当該訂正に伴う影響につきましては、GLは将来発生する可能性がある損失全額に対して引当金を計上していたことから2017年12月末時点の純資産への影響はなく、また、GLの会計監査人による監査意見の変更はありませんでした。

当社グループといたしましては、引き続き、タイSECやタイDSIに対し、当社グループの正当性を主張しつつ、タイDSIの捜査に全面的に協力してまいります。

なお、捜査の動向次第では、当社グループの経営等に影響を及ぼす可能性があります。

(15)JTRUST ASIA PTE.LTD.からの請求について

上記「(14)タイ証券取引委員会(以下「タイSEC」という。)から公表された事項について」に起因し、GLはGLの大口債権者であるJTRUST ASIA PTE.LTD.(以下「Jトラストアジア」という。)から、2017年11月30日付で、錯誤を理由として、契約解除と転換社債180百万USドルや投資等の即時一括弁済することなどを含む請求を受けました。
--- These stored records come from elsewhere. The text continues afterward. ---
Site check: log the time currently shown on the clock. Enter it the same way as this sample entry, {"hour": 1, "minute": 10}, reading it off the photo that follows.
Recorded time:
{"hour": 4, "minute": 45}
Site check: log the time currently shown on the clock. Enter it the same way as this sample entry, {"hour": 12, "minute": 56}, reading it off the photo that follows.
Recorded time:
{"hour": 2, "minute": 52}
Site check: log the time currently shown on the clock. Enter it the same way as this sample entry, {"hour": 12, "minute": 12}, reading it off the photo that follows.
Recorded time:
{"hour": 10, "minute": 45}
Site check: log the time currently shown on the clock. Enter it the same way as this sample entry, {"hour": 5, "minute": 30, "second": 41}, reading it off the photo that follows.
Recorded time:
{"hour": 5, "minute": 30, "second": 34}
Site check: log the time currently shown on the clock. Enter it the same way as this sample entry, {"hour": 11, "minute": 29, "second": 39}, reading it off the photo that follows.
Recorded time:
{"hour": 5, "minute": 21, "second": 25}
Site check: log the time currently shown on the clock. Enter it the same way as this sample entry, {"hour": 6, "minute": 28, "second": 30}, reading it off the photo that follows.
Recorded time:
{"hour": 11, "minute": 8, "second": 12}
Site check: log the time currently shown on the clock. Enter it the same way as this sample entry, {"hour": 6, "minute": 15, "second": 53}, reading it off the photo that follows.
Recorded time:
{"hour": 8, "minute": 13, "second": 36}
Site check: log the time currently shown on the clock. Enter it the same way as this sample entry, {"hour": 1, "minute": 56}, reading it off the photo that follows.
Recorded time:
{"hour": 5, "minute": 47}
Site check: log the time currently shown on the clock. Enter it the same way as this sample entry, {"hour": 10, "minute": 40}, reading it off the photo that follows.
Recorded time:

当社グループでは、法律専門家の意見等も踏まえ、GLがJトラストアジアとの契約に違反したことや、契約上も転換社債を即時返済する義務はないものと認識しており、当該請求は法的に無効と考えております。

なお、Jトラストアジアとの交渉等の結果次第では、当社グループの経営等に影響を及ぼす可能性があります。

(16)Jトラストアジアによる訴訟提起について

上記「(14)タイ証券取引委員会(以下「タイSEC」という。)から公表された事項について」及び、「(15)JTRUST ASIA PTE.LTD. からの請求について」にも起因し、2018年1月12日にJトラストは、Jトラストアジアがタイ王国及びシンガポール共和国において、GL並びにGLHに対し法的手続きを開始した旨の公表を行っております。

 1.タイで開始された法的手続きについて

①民事訴訟の提起

Jトラストアジアは、2018年1月9日に、此下益司氏、GL、及びGLの取締役3名を被告として、民事裁判所に民事訴訟を提起しました(民事事件Black Case No.Por.83/2561)。訴状の内容は、不当行為の申し立て、取引無効の回避、及び損害賠償の請求に基づくもので、Jトラストアジアに対する損害賠償を被告全員に求めています。

②GLに対する会社更生の申し立て

Jトラストアジアは、2018年1月10日に、GLの会社更生申し立てを中央破産裁判所に行いました(再生事件 No.For.1/2561)。申し立ては、審理続行のため裁判所により受理され、第一審は2018年3月19日に行われましたが、中央破産裁判所は正式に棄却の命令を下しました。当該棄却に対して、Jトラストアジアは2018年4月17日に再審申立てを行っており、2018年4月18日にタイ中央破産裁判所はその再審申立てを受理しております。その後審議が進み、2019年8月15日にタイ中央破産裁判所は再審の申立てについても棄却の命令を下しました。Jトラストアジアは、2019年11月26日に控訴の申し立てをし、2020年9月29日にJトラストアジアの請求を全面的に棄却する判決が下され、当該訴訟は完全に終結しました。

③GLの見解及び対応について

JトラストアジアのGLに対する会社更生申立訴訟につきましては2020年9月28日付でJトラストアジアの請求を全面的に棄却する控訴審判決が下され完全に終結し、現在は上記1.①に記載の民事訴訟が継続しております。当該会社更生申立訴訟では、GLの正当性が認められた判決が下されましたので、GLといたしましては、引き続き今後必要且つ適切な法的措置を法律専門家と協議しつつ進めております。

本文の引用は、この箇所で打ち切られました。